### TEXTE DU DOCUMENT
● ● ● ● ●
Les 16 et 17 mai 2024, la chaleureuse ville marocaine de Fès fut l’épicentre du restructuring francophone. Répondant à l’invitation de François-Xavier Lucas, professeur à l’Université Paris I Panthéon Sorbonne et l’Université Euro-Méditéranne, universitaires, praticiens et étudiants des deux rives de la méditerranée se sont retrouvés pour les journées du restructuring de Fès. La deuxième édition d’un rendez-vous qui s’installe comme le point d’orgue incontournable du partenariat entre l’Université Paris 1 Panthéon Sorbonne et l’Université Euro-Méditerranéenne de Fès.
Sous l’égide du Professeur François-Xavier Lucas, universitaires et praticiens chevronnés sont tour à tour montés sur l’estrade. Ensemble, pendant deux jours, ils ont exploré quelque unes des problématiques les plus acérées du moment. Les intervenants ont alterné entre analyse prospective et études casuistiques, passant en revue des questions tenant à l’actualité de la déclaration et de l’admission des créances, du droit de l’union européenne et international de la faillite, du droit des sûretés confronté à la procédure collective, de la restructuration amiable et également des plans de sauvegarde ou de redressement votés par les classes de parties affectées.
● ● ● ● ●
### DONNÉES EXTRAITES
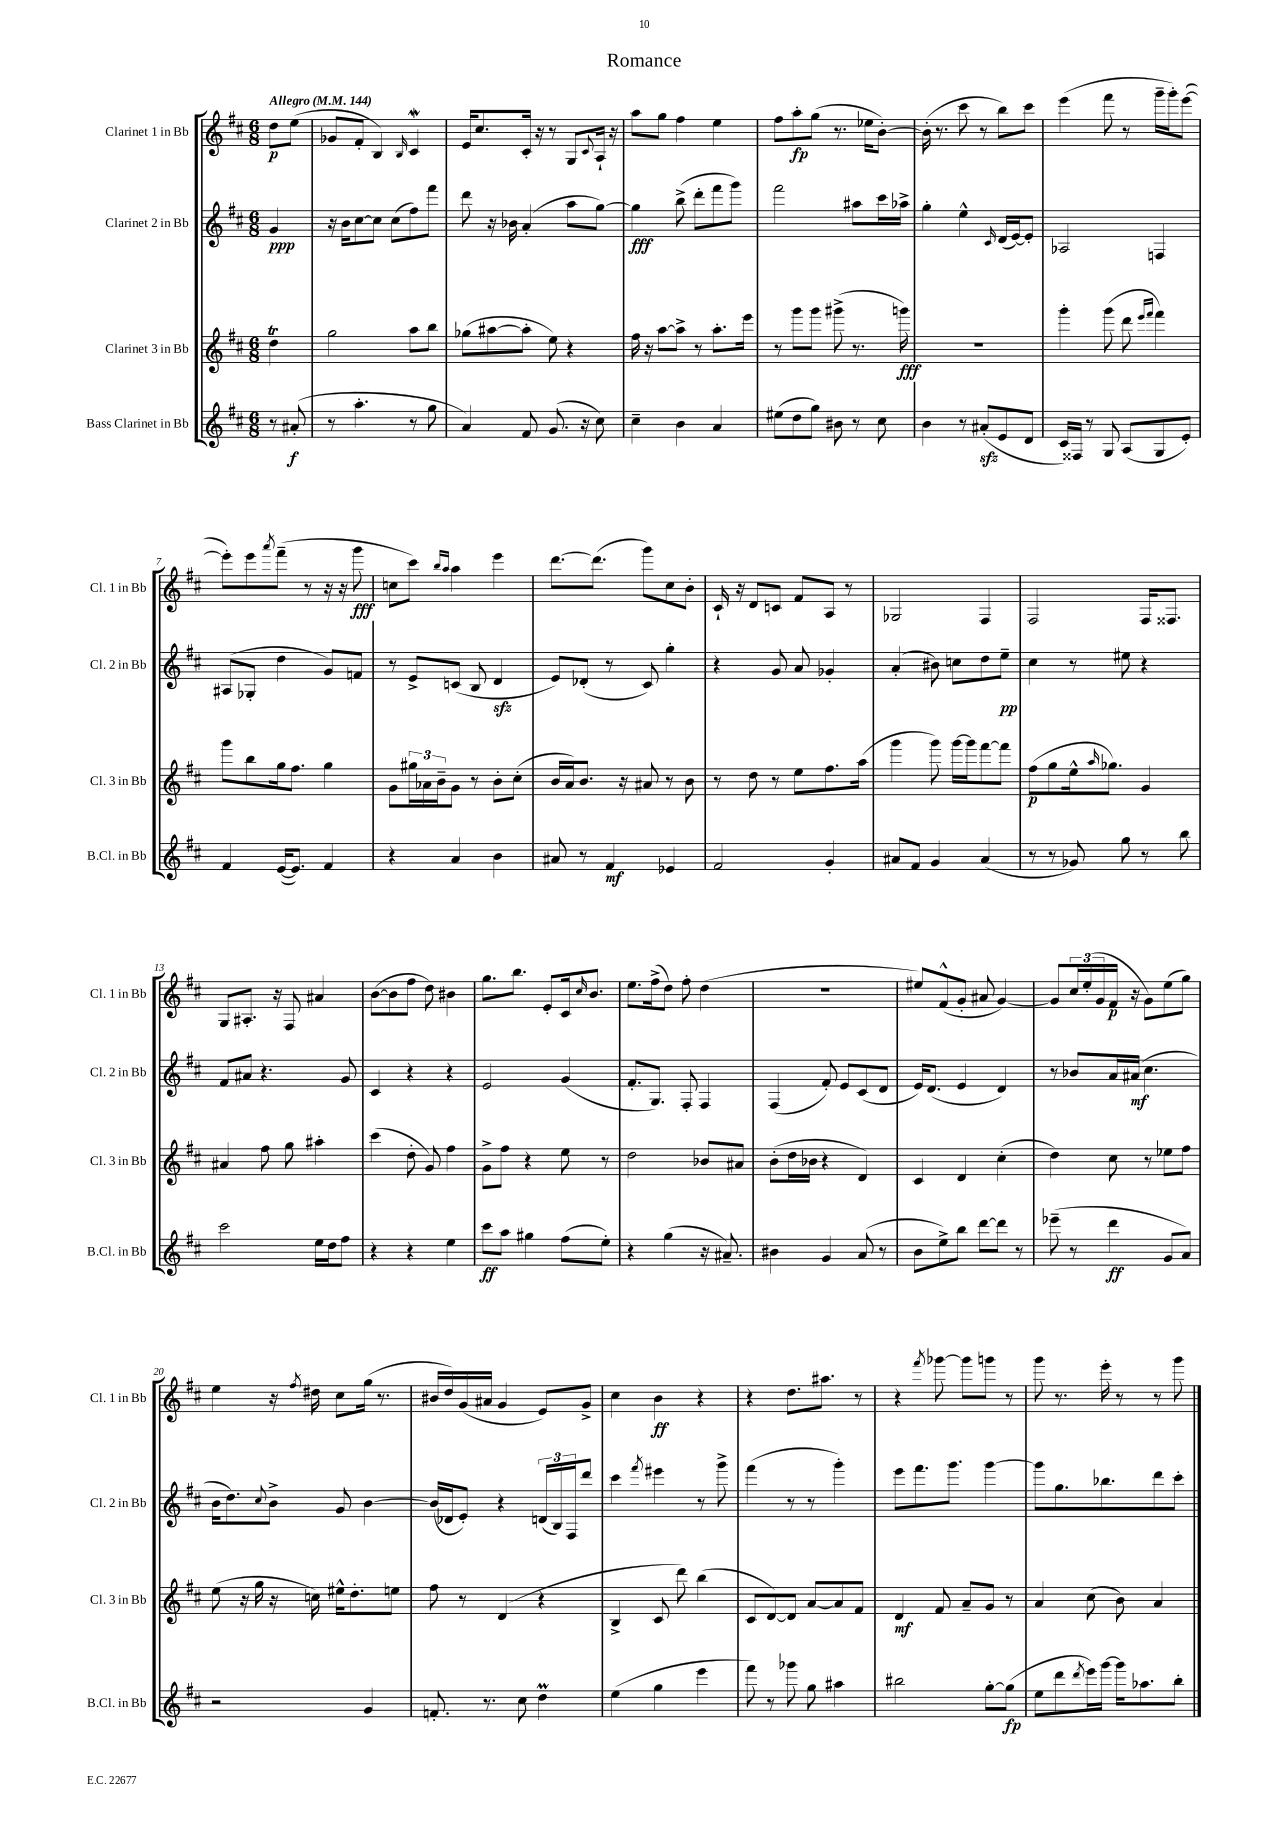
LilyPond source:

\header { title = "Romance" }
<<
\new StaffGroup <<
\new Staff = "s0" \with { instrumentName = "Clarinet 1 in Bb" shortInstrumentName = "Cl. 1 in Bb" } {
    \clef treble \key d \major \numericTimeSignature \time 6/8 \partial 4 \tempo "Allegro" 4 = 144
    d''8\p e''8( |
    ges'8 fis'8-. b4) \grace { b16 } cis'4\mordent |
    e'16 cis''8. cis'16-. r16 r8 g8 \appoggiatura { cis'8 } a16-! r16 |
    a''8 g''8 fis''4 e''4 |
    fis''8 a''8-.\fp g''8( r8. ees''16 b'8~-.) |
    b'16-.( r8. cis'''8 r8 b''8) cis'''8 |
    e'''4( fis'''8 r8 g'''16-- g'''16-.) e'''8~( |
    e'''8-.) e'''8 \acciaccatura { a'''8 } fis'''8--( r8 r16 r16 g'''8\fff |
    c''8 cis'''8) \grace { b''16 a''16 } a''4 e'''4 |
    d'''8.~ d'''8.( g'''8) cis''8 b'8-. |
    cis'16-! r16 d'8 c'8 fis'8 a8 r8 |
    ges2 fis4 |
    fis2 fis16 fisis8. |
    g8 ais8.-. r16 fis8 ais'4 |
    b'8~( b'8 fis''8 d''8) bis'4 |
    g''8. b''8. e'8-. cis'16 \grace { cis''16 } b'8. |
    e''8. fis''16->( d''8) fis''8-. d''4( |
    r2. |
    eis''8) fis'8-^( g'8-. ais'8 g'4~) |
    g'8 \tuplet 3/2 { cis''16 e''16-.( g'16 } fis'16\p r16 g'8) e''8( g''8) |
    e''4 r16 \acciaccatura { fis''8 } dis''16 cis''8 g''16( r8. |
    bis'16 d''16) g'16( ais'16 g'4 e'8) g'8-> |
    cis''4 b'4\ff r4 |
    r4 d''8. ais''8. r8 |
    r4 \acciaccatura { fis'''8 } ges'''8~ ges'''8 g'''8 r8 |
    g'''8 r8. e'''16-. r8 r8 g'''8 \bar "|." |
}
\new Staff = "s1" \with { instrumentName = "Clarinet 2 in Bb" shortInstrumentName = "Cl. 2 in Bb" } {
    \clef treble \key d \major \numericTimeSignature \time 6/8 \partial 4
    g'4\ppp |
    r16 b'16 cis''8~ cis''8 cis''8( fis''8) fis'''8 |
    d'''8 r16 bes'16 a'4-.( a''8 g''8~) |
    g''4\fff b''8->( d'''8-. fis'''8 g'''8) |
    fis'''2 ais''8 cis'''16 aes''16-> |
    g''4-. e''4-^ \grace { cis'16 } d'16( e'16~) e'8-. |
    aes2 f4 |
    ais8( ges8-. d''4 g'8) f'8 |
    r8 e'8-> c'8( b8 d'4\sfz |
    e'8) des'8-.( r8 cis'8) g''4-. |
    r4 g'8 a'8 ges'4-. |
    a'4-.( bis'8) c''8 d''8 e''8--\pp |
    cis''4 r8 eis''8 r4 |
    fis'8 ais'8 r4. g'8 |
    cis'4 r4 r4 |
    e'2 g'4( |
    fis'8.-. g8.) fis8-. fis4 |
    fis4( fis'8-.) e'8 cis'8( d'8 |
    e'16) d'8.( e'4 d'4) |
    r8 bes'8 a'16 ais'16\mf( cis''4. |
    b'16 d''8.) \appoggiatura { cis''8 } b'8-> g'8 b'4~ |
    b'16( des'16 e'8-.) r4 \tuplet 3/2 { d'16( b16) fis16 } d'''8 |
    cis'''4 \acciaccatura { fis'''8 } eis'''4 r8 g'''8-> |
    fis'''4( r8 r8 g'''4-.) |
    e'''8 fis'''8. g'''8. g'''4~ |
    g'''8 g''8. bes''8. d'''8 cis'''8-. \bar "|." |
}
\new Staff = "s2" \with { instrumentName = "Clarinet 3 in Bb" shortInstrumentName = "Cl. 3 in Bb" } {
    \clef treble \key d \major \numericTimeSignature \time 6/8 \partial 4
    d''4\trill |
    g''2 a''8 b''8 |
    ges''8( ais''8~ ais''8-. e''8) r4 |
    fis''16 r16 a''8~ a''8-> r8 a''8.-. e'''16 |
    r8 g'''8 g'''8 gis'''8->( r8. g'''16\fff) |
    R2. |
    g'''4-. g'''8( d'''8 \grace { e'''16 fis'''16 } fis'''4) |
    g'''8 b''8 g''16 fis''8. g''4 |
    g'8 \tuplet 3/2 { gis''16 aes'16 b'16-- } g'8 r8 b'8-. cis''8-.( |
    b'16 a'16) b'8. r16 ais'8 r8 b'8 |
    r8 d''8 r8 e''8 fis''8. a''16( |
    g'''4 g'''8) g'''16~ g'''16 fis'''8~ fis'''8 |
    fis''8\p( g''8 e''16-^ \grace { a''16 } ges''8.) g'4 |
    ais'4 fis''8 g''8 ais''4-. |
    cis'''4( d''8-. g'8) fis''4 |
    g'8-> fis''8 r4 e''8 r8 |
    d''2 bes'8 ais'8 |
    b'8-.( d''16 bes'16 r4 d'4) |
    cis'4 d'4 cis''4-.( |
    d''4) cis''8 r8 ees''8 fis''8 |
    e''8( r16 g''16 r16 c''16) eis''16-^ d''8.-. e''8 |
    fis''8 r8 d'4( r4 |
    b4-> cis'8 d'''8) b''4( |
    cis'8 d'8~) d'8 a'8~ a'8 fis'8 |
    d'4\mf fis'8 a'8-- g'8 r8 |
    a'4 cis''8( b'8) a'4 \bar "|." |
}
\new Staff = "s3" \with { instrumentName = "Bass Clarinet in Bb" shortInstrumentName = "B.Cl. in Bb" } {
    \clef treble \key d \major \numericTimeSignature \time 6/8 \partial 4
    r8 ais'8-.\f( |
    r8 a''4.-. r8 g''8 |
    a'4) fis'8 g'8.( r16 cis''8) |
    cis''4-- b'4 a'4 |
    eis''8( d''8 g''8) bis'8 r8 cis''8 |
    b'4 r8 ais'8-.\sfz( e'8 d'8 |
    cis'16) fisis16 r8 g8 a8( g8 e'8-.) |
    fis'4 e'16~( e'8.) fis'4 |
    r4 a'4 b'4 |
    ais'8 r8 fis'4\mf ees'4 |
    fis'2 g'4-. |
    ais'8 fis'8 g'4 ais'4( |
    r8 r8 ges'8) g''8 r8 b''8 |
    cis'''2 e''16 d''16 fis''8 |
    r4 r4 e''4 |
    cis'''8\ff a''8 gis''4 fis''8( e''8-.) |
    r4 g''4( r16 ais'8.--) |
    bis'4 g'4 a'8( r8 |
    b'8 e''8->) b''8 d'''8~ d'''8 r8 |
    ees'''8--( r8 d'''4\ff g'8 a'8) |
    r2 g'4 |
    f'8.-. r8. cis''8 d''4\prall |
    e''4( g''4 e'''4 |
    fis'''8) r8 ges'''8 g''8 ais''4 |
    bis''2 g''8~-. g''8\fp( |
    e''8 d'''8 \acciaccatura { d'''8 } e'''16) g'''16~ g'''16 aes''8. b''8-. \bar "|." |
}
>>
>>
● ● ● ● ●
### SÉRIE DE TÂCHES
[a] Reproduisez fidèlement le passage du texte sur les journées de Fès qui s'ouvre sur les mots contenant « Sous l’égide du » et se clôt sur « de parties affectées. ».
[b] Selon le texte sur les journées de Fès, de quelle édition de ce rendez-vous s'agissait-il en mai 2024 ?
Les lignes n'ont aucun lien avec le texte sur les journées de Fès.

### RÉPONSES
[a]
Sous l’égide du Professeur François-Xavier Lucas, universitaires et praticiens chevronnés sont tour à tour montés sur l’estrade. Ensemble, pendant deux jours, ils ont exploré quelque unes des problématiques les plus acérées du moment. Les intervenants ont alterné entre analyse prospective et études casuistiques, passant en revue des questions tenant à l’actualité de la déclaration et de l’admission des créances, du droit de l’union européenne et international de la faillite, du droit des sûretés confronté à la procédure collective, de la restructuration amiable et également des plans de sauvegarde ou de redressement votés par les classes de parties affectées.

[b] De la deuxième édition.